Step 2: notify your insurer promptly
Contact your insurer as soon as possible after discovering damage. Most policies require notification within 30 days of an event. Delay is the most common administrative reason for complications.
When notifying:
- Describe the damage as specifically as possible (number of panels affected, visible cracks, etc.)
- Confirm your system details (how many panels, inverter brand, system size) — this is in your installation documentation
- Confirm the system was installed by a CEC-accredited installer (required for most solar-related claims)
Step 3: the assessor visit
Your insurer will typically send a licensed assessor to inspect the damage. For solar panels, the assessor may be:
- A general building assessor (who may not be solar-competent)
- A specialist electrical/solar assessor (more common for larger claims)
What assessors look for:
- Is the damage consistent with the claimed event (hail = concentric cracks; wind = mechanical stress fractures; lightning = burn marks)?
- Does the damage align with the date and location of the weather event?
- Is the system installed correctly and in good pre-damage condition?
Tip: Be present during the assessor visit. Explain the system layout, point out each damaged panel, and provide the monitoring data showing any output drop post-event.
What the payout covers
If your claim is accepted, the insurer will typically:
- Pay the cost of replacing damaged panels with equivalent or better panels
- Cover removal of old panels and installation of replacements
- Cover any inverter or string damage from the same event
- Minus your excess
Replacement panel challenge: Solar panel technology has advanced significantly in 5–10 years. If you have 2016-vintage 250W PERC panels, "equivalent" replacements don't exist — the insurer will typically pay for modern 400W+ panels that match or exceed the original specifications. The installation cost to re-string new panels to an old inverter is usually included.

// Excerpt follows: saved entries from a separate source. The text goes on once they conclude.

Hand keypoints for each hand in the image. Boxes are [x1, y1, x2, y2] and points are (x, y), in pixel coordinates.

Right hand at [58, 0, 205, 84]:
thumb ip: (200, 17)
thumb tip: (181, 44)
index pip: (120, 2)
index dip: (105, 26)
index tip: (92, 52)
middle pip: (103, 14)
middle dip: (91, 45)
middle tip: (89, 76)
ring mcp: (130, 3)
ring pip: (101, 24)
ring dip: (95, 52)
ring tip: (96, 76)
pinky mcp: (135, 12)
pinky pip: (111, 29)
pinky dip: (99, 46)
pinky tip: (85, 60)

Common reasons claims are rejected
"Pre-existing condition": If the assessor believes the damage pre-dates the claimed event. Good monitoring data showing a clear output drop on the date of the storm is strong counter-evidence.

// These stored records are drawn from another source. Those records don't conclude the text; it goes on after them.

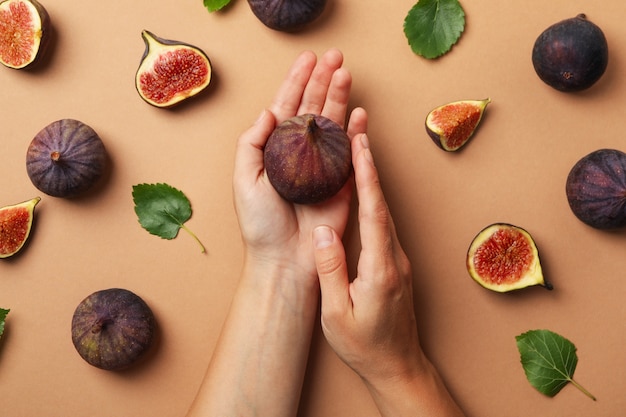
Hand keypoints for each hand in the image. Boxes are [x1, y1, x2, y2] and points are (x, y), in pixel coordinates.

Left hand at [233, 49, 366, 283]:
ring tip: (346, 73)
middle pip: (314, 108)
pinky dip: (356, 132)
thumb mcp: (243, 179)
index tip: (307, 59)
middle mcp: (300, 153)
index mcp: (275, 150)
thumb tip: (269, 110)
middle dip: (323, 80)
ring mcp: (323, 166)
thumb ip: (252, 143)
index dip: (296, 81)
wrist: (284, 259)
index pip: (287, 106)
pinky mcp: (342, 182)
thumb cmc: (260, 224)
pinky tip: (359, 113)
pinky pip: (351, 152)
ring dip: (340, 98)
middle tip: (335, 57)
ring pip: (333, 123)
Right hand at [312, 128, 423, 382]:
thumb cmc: (365, 346)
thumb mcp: (337, 315)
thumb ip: (330, 270)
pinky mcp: (397, 264)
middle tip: (358, 130)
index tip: (360, 144)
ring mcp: (399, 260)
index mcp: (381, 269)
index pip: (374, 212)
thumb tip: (322, 231)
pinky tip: (363, 190)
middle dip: (370, 165)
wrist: (397, 365)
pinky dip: (373, 200)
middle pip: (382, 203)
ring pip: (384, 212)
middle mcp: (395, 258)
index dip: (367, 175)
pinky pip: (384, 224)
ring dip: (372, 179)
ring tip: (358, 150)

"Wear and tear": Insurers distinguish between sudden storm damage and gradual degradation. Cracked glass from hail is sudden damage; yellowed encapsulant is gradual degradation (not claimable).

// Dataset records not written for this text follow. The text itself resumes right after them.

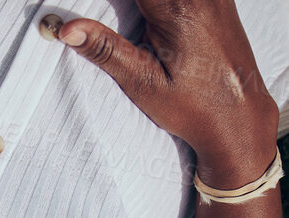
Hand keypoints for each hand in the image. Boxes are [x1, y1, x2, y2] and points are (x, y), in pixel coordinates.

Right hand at [58, 0, 278, 186]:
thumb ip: (105, 50)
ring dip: (138, 6)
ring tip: (134, 30)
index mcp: (177, 9)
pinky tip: (150, 18)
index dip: (107, 0)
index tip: (73, 9)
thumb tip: (68, 29)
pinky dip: (157, 5)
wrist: (240, 116)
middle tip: (117, 33)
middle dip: (122, 4)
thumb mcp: (143, 83)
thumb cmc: (193, 107)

"Installed incorrectly": If the system was installed without CEC accreditation, some policies won't cover it. Always ensure your original installation was CEC-accredited.
"Not permanent structure": Rare, but some budget policies class rooftop solar as a "structure" requiring separate endorsement. Check your policy documents for whether solar is explicitly listed or whether a PDS exclusion applies.
After a Perth hailstorm: what to check
- Safety first: Don't approach the roof until the storm has fully passed.
- Check inverter output in your monitoring app — a sudden output drop on storm day confirms system impact.
- Visual inspection from ground level before calling the insurer.
- Don't attempt to clean or touch cracked panels — cracked glass can be sharp; damaged panels may also have exposed electrical components.
- If panels are visibly cracked: Contact your installer as well as your insurer — the installer can advise whether the system is safe to leave running while the claim is processed.
Perth solar panels are covered by building insurance in most standard policies, but the claim process requires prompt notification, documentation, and sometimes defending against a "pre-existing" assessment. Monitoring data showing a clear output drop on the storm date is your most useful claim evidence. Confirm your policy covers solar panels before an event occurs — check the policy schedule and contact your insurer if solar isn't explicitly listed.